Nervous Durban pensioners come out in droves to collect their grants
Durban pensioner Beauty Bungane “forced” herself to collect her social grant on Monday because she had no food to feed her family.
Sixty-five-year-old Bungane is among thousands of Durban pensioners who braved the potential health risks they face from the deadly Covid-19 virus to collect their social grants and buy groceries.
The government allocated Monday and Tuesday for the payment of social grants in the midst of the 21-day lockdown.
Bungane - who supports three family members with her pension - was pleasantly surprised when she received a bunch of roses from Checkers, Windermere Centre store manager Justin Naicker for her “support”.
The store is a Sassa payout point and ensured that social distancing and strict hygiene practices were in place.
“We want to show our appreciation to our pensioners. It's a difficult time for everybody and to bring some cheer is great,” said Naicker.
“We will continue until we run out of roses,” he said.
Bungane said while she did not have any health problems, she was still worried about being out of her home.
“I'm very worried and scared. I will respect what government wants from us as South Africans,” she said.
Scores of pensioners sat patiently awaiting their turn.
The social distancing requirement of one metre apart was clearly demarcated with yellow tape on the floor.
Another pensioner, who refused to be identified, said she was highly “stressed”.
“This is the first time I have come out since the lockdown, I am very stressed about it. I have received my pension and now I will do my groceries and go straight home,” she said.

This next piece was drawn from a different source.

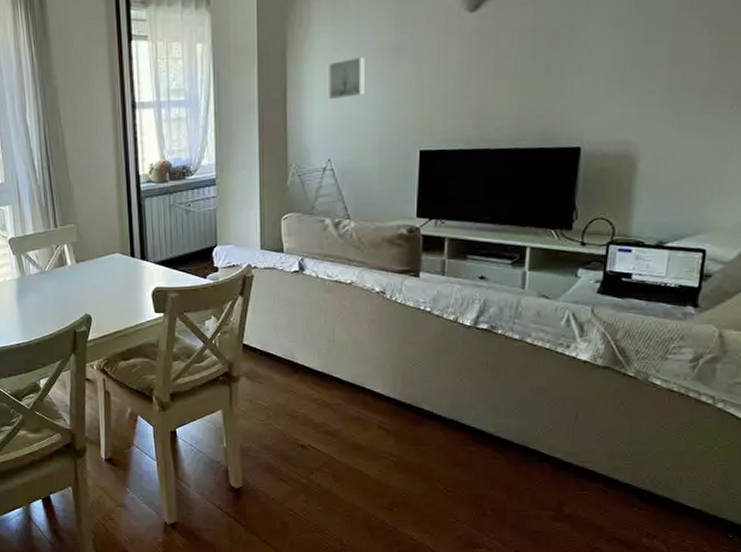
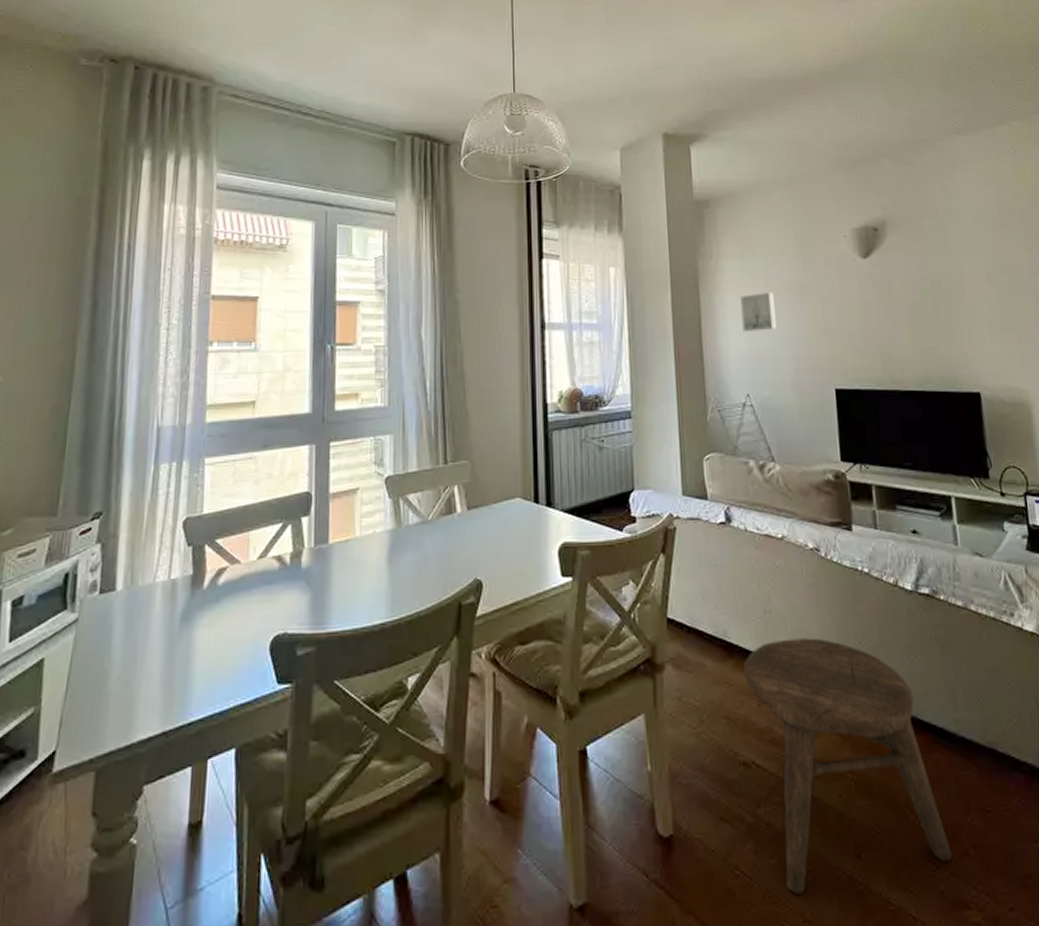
stool: none [307,361,472,529] -> present [744,638,952,895]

At The Atrium in Overport, a line snaked outside the shopping centre as people waited to collect their grants, while others were there to buy groceries.
No social distancing was practised.
A security guard posted at the entrance asked Sassa recipients to produce their cards to allow them access to the payout point at Checkers.
Eighty-five-year-old Ahmed Shaik and his 67-year-old brother Ebrahim Mia, queued in the heat to collect their pensions.
“We are worried about being out but we don't have much of a choice.
“We didn't have the money to buy food. We had to wait until today to get our pensions before we buy groceries. We just have to take care.”
At Pick n Pay in Musgrave Centre, another Sassa paypoint, scores turned up on Monday morning.
Charity Shangase, 60, from Mayville was one of the first people in the queue.
“Everything went smoothly for me. I am diabetic so I was very very worried about coming out. But we had chairs and they were placed far apart so I felt a bit better.”
Shangase managed to buy a few essential groceries but will have to return because she was unable to carry all her groceries home.